I started my day in the prayer window. Now that schools are back, it’s quiet in the living room at that time of day. I hadn’t slipped in there, contemplatively, for awhile, so it was with curiosity that I looked out at the familiar scene beyond the glass.

My attention was caught by the dead stump left dangling after a delivery lorry tore a branch off, months ago. It swayed slightly in the breeze, held on to the mutilated branch by a finger or two of bark.

As we begin to emerge through the mists of the battlefield of covid-19, many of us – maybe all – are maimed by loss. We have lost time with precious grandchildren, moments of their young lives which can never be recovered. We have lost time with our precious elderly mothers and dads and aunts and uncles, moments of sunset beauty which are fleeting, fading away before the long night. We have lost loved ones to the virus or other ailments, and have lost the precious moments to share our grief with others who loved them, watching on YouTube from afar. We have lost momentum and direction, lost jobs, lost travel plans, lost celebrations, lost our own health.  Children have lost social skills, education; students have lost the heady freedoms of university life.

It has been a season of profound loss. (It has also been a season of unexpected, hidden blessing. But that’ll be a subject for another blog.)

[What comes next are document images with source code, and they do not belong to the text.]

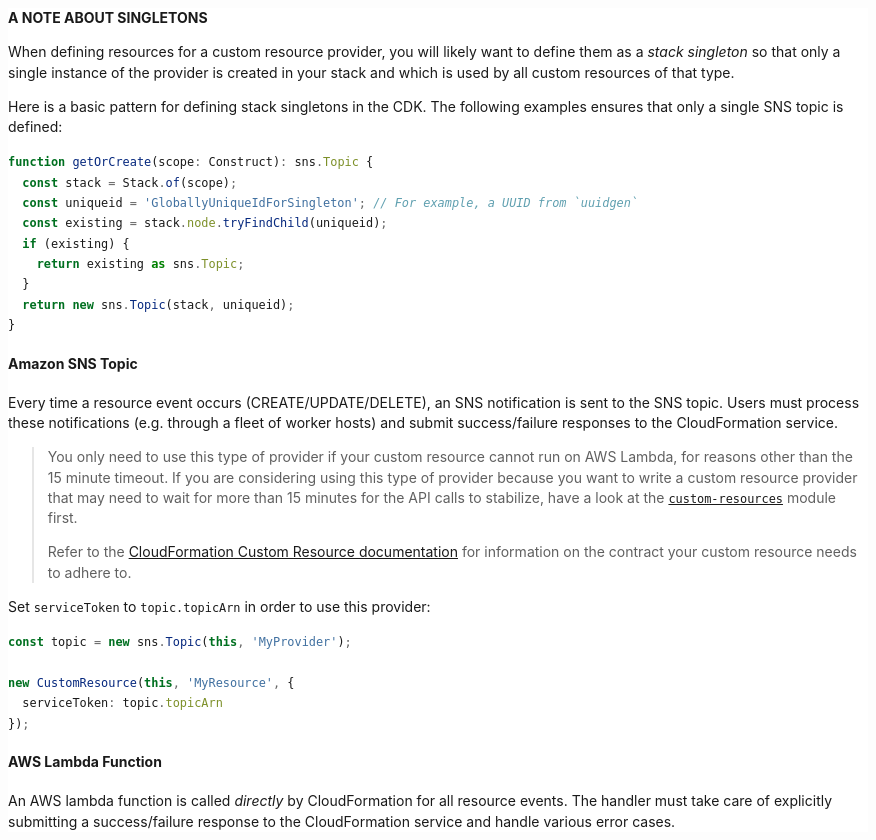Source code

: **A NOTE ABOUT SINGLETONS**

When defining resources for a custom resource provider, you will likely want to
define them as a *stack singleton* so that only a single instance of the
provider is created in your stack and which is used by all custom resources of
that type.

Here is a basic pattern for defining stack singletons in the CDK. The following
examples ensures that only a single SNS topic is defined:

```ts
function getOrCreate(scope: Construct): sns.Topic {
  const stack = Stack.of(scope);
  const uniqueid = 'GloballyUniqueIdForSingleton'; // For example, a UUID from `uuidgen`
  const existing = stack.node.tryFindChild(uniqueid);
  if (existing) {
    return existing as sns.Topic;
  }
  return new sns.Topic(stack, uniqueid);
}
```

#### Amazon SNS Topic

Every time a resource event occurs (CREATE/UPDATE/DELETE), an SNS notification
is sent to the SNS topic. Users must process these notifications (e.g. through a
fleet of worker hosts) and submit success/failure responses to the
CloudFormation service.

> You only need to use this type of provider if your custom resource cannot run on AWS Lambda, for reasons other than the 15
> minute timeout. If you are considering using this type of provider because you want to write a custom resource provider that may need
> to wait for more than 15 minutes for the API calls to stabilize, have a look at the [`custom-resources`](#the-custom-resource-provider-framework) module first.
>
> Refer to the [CloudFormation Custom Resource documentation](https://docs.aws.amazon.com/AWSCloudFormation/latest/UserGuide/template-custom-resources.html) for information on the contract your custom resource needs to adhere to.

Set `serviceToken` to `topic.topicArn`  in order to use this provider:

```ts
const topic = new sns.Topic(this, 'MyProvider');

new CustomResource(this, 'MyResource', {
  serviceToken: topic.topicArn
});
```

#### AWS Lambda Function

An AWS lambda function is called *directly* by CloudFormation for all resource
events. The handler must take care of explicitly submitting a success/failure
response to the CloudFormation service and handle various error cases.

That branch was torn off by a delivery truck, but the tree still stands. Soon, new leaves of spring will sprout and grow. What was asleep will awaken again and there will be beauty. It’s time for the fingers of bark to release their hold of the broken stump, and to focus on new life. It’s time for hope to rise, for joy to return.

Whatever was torn away from us, whatever we have lost, it’s time to cut away the scar tissue that keeps the pain dangling in the winds of life. It’s time to drop the ache and despair. New life is coming. The vaccines are working. The promise of spring is just around the corner.

Together, we emerge from the very real battlefield on which we have all been for a year. Together we encourage each other as we recover our joy, as hope inspires smiles and tentative expectations are birthed.

Together we lean into Jesus. Some of us will look back at these days like the writer of the famous Footprints poem, and we’ll see just the one set of footprints. When we couldn’t take another step, Jesus has carried us.